In Gunpoint, a 2D stealth game, you’ve got a pair of Bullfrog brand hypertrousers that let you leap incredible distances. As you work your way through this game of cybercorporate espionage, taking each level apart like a biology-class frog, you collect more gadgets and upgrades. They include a Crosslink hacking tool that lets you rewire and reconnect devices, and a Dropshot trenchcoat that muffles the sound of your landing as you inevitably fall from a great height thanks to those Bullfrog hypertrousers. You can also buy a handgun. It’s called the Resolver. It’s just a gun.

The Crosslink lets you play Gunpoint real clever-like, say, by connecting an audio sensor to a trapdoor so that when you send an elevator to the floor the sensor’s on the sound of it going “ding” makes the trapdoor open just as a guard’s walking over it. You can also play dopey if you like, and there were definitely some levels where I said, “Bugger this for a game of Thief: The Dark Project,” and just jumped on someone before punching them a few more times than was strictly necessary.

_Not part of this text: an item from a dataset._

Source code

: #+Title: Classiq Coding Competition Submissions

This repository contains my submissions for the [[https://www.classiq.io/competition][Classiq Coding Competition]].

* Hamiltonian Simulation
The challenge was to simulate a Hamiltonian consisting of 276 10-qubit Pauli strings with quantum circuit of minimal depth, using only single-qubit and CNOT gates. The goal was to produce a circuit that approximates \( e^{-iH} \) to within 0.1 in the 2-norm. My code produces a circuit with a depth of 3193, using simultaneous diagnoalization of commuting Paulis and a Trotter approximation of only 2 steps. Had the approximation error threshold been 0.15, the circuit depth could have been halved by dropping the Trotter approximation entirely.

Stealth games are about having options, yeah?

The final level puts the villain at the top of a secure skyscraper you have to work your way up, and because of a decision I’d made prior, he was protected by an assassin. When I finally made it to the top floor, the assassin leaped at me and we went sailing through the window. Turned out I wasn’t the only person who had invested in a pair of Bullfrog hypertrousers.

A city skyline at night

(Image credit: Suspicious Developments)

It was a hell of a shock. After maybe five hours of being the one who jumped on people—Gunpoint isn’t a long game—it hadn’t occurred to me somebody else might have bought special trousers. As we landed at the foot of that skyscraper, the sound muffled by my Dropshot trenchcoat, I realized that while my copycat opponent bought the same trousers, he had neglected to also buy a gun. So I shot him.

Even at the end, Gunpoint let me apply the most direct solution to a problem, and I love it for that. Of course, the noise of that gunshot alerted the bad guy and started a countdown to the police arriving, but that only made things more tense as I raced back up the skyscraper to deal with him. Stealth games are about having options, yeah?